Melissa Cary
Brown says one of the book’s characters was inspired by her son, who is on the autism spectrum.
Madison author Rebecca L. Brown’s debut novel began with one thought: What if someone were to die and people were happy about it?
In Brown’s Flying at Night (Berkley Hardcover), the protagonist Piper Whitman Hart is trying to carve out a space for herself among her male family members. She left her career as an artist to raise her odd but sweet fourth-grade son Fred. Her emotionally abusive father, known publicly as “The Silver Eagle,” is an airline pilot who’s holding on to the brief fame he earned from a successful emergency landing. Meanwhile, Piper’s absent husband Isaac, a UW-Madison law professor, spends his free time working with grad students to exonerate wrongly accused prisoners. The characters frequent familiar Madison locales, including the Madison Public Library, the Chocolate Shoppe, University Hospital and the Wisconsin Veterans Museum — where Fred feeds a temporary obsession with war.
Suddenly, Piper’s father suffers a massive heart attack and is taken off life support, much to the relief of Piper and her mother. But just as Fred is diagnosed as being on the autism spectrum, Piper’s father regains consciousness. After her mother leaves the marriage, Piper is left to care for them both, and has to come to terms with some harsh realities.
Brown, a kindergarten teacher and UW-Madison grad, says the character of Fred was inspired by her oldest son, now a high-functioning 15-year-old on the autistic spectrum.
“My experience with parenting him felt very lonely because I didn’t have anyone who had gone through a process of diagnosing a special-needs child — one that wasn’t completely obvious,” Brown says. “Because I was a teacher, I felt I should have known.”
Brown wrote three previous books that weren’t published. She wrote the first 100 pages of Flying at Night in a summer writing class at the Madison Writers’ Studio, founded by Susanna Daniel in 2013. Daniel is the mother of one of the students at the school where Brown teaches on weekday mornings.
Brown finished her novel during afternoons before her three boys came home from school.
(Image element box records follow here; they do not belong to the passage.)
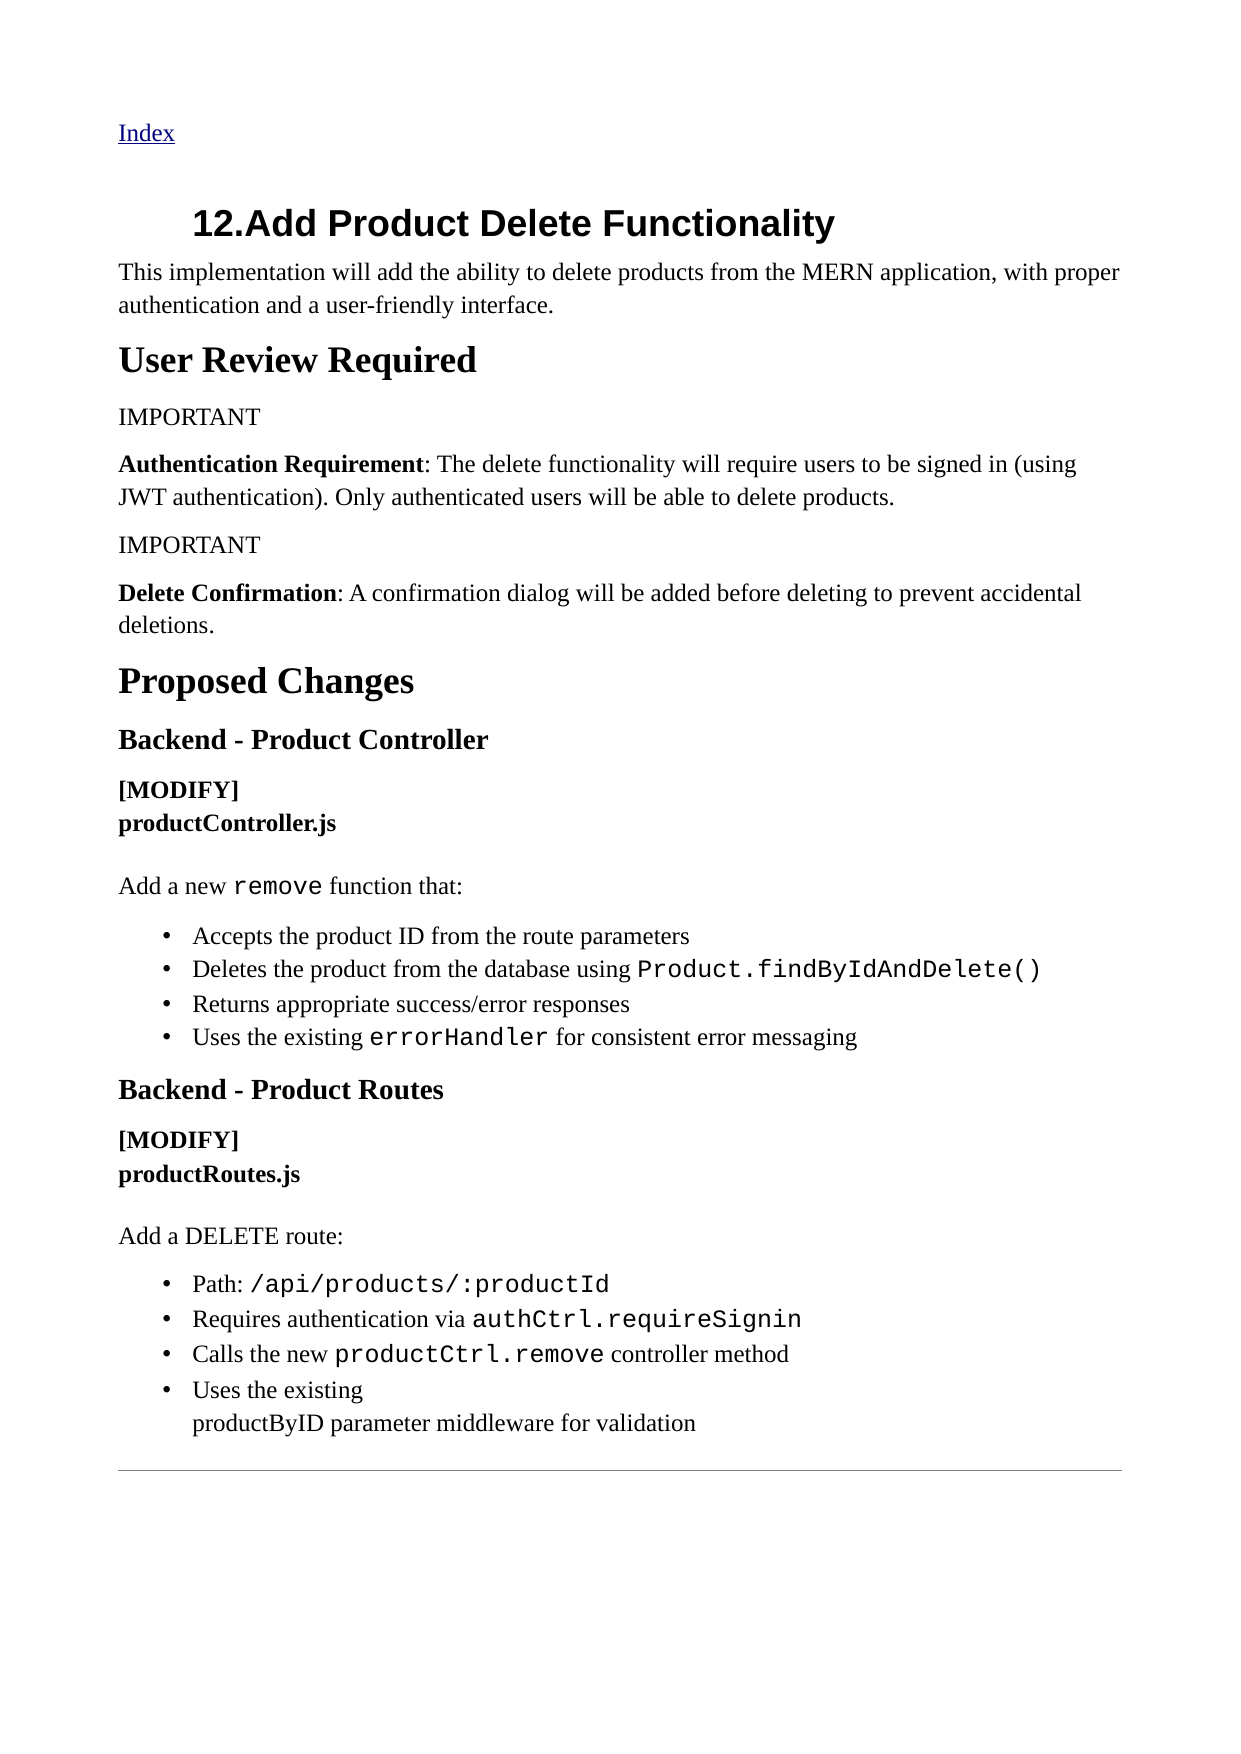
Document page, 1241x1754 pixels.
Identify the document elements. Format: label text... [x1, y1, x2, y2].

subtitle productRoutes.js [118, 1159, 1122, 1187]
subtitle 12.Add Product Delete Functionality [162, 201, 1122, 244]
text This implementation will add the ability to delete products from the MERN application, with proper authentication and a user-friendly interface. [118, 257, 1122, 319]
subtitle Proposed Changes [118, 658, 1122, 701]
text Add a DELETE route: [118, 1221, 1122, 1250]
subtitle productController.js [118, 808, 1122, 837]
list Deletes the product from the database using Product.findByIdAndDelete() [162, 954, 1122, 985]
text IMPORTANT [118, 402, 1122, 431]
list Uses the existing [162, 1375, 1122, 1404]
list Accepts the product ID from the route parameters [162, 921, 1122, 950]
subtitle Backend - Product Routes [118, 1072, 1122, 1106]
subtitle [MODIFY] [118, 1126, 1122, 1154]
subtitle Backend - Product Controller [118, 722, 1122, 756]
list Uses the existing errorHandler for consistent error messaging [162, 1022, 1122, 1053]
subtitle User Review Required [118, 338, 1122, 381]
subtitle [MODIFY] [118, 776, 1122, 804]
text Authentication Requirement: The delete functionality will require users to be signed in (using JWT authentication). Only authenticated users will be able to delete products. [118, 449, 1122, 511]
list productByID parameter middleware for validation [162, 1408, 1122, 1437]
text IMPORTANT [118, 530, 1122, 559]
text Delete Confirmation: A confirmation dialog will be added before deleting to prevent accidental deletions. [118, 578, 1122, 639]
list Calls the new productCtrl.remove controller method [162, 1339, 1122, 1370]
text Add a new remove function that: [118, 871, 1122, 902]
list Path: /api/products/:productId [162, 1269, 1122, 1299]
list Requires authentication via authCtrl.requireSignin [162, 1304, 1122, 1335]
list Returns appropriate success/error responses [162, 989, 1122, 1018]
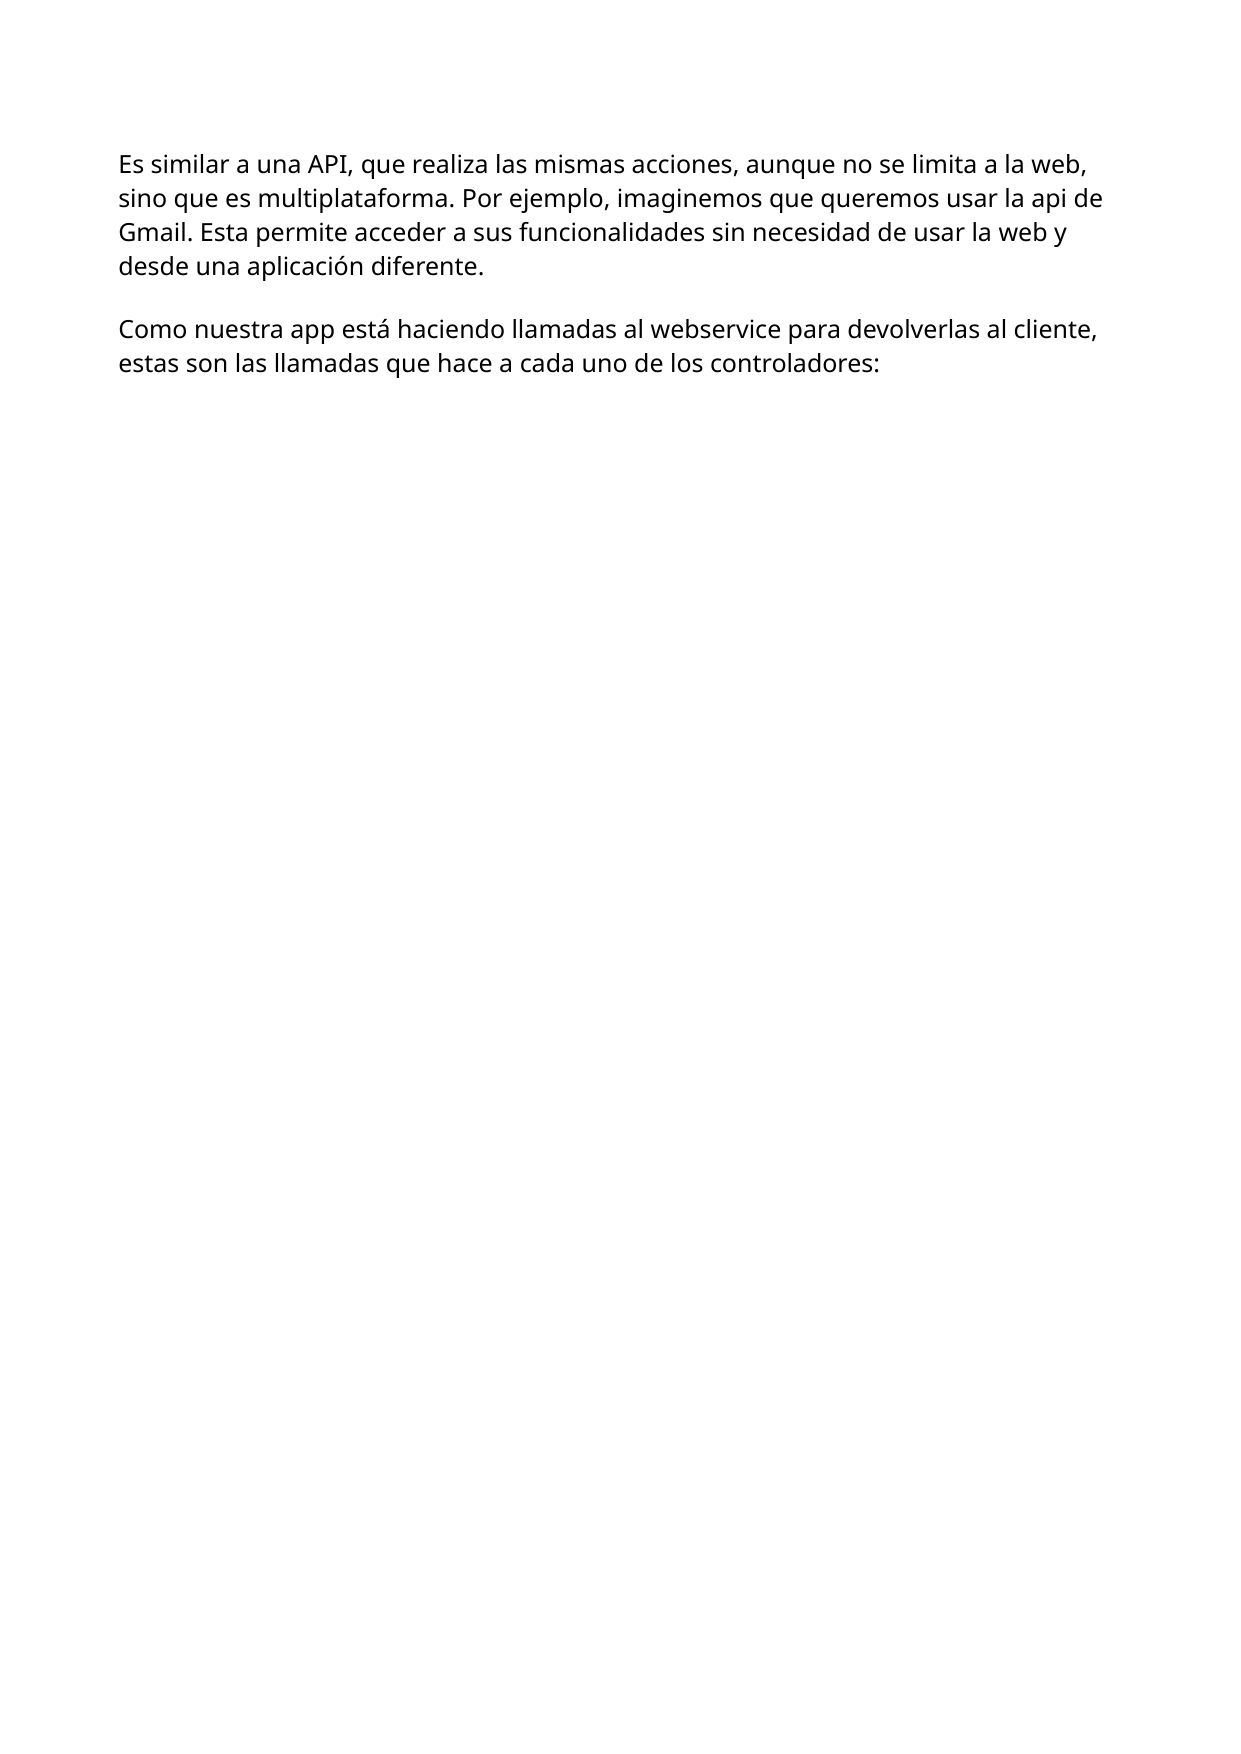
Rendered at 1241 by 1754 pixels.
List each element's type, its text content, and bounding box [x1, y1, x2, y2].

text Es similar a una API, que realiza las mismas acciones, aunque no se limita a la web, sino que es multiplataforma. Por ejemplo, imaginemos que queremos usar la api de Gmail. Esta permite acceder a sus funcionalidades sin necesidad de usar la web y desde una aplicación diferente. [118, 147, 1122, 283]
text Como nuestra app está haciendo llamadas al webservice para devolverlas al cliente, estas son las llamadas que hace a cada uno de los controladores: [118, 312, 1122, 380]
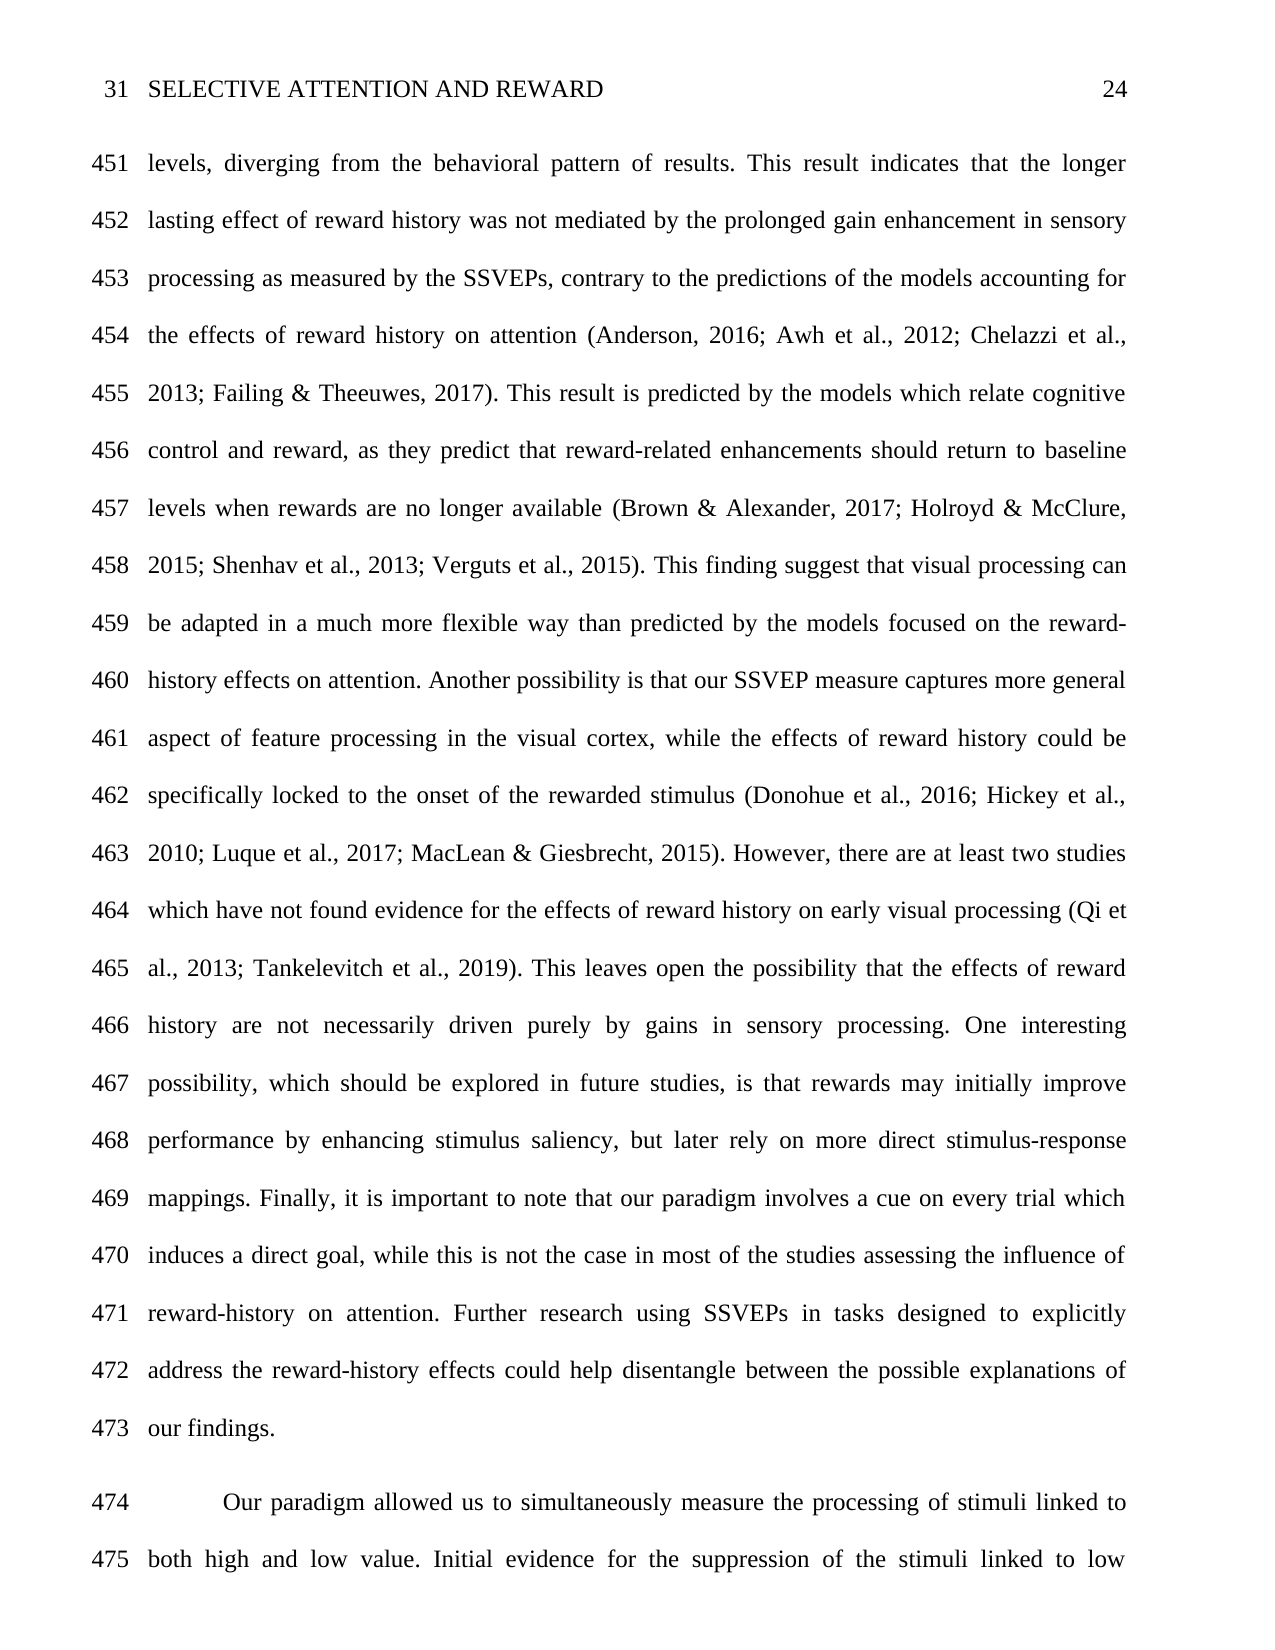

She racked up 300 rejection letters before getting support from Madison author Susan Gloss, who wrote Vintage, the story of a fictional Madison resale store. Gloss passed Brown’s book along to her literary agent nearly two years ago, which set the wheels in motion to getting it published by the Penguin imprint.
Though the book has a character with autistic spectrum disorder, it’s also about motherhood. “There’s a lot in the book that anyone who has mothered will recognize — that almost kind of brutal love that you have for someone and you want to fix things and make things right,” says Brown. “I’m still battling that.”
Rebecca L. Brown will read from Flying at Night at 6 p.m. on April 12 at A Room of One’s Own.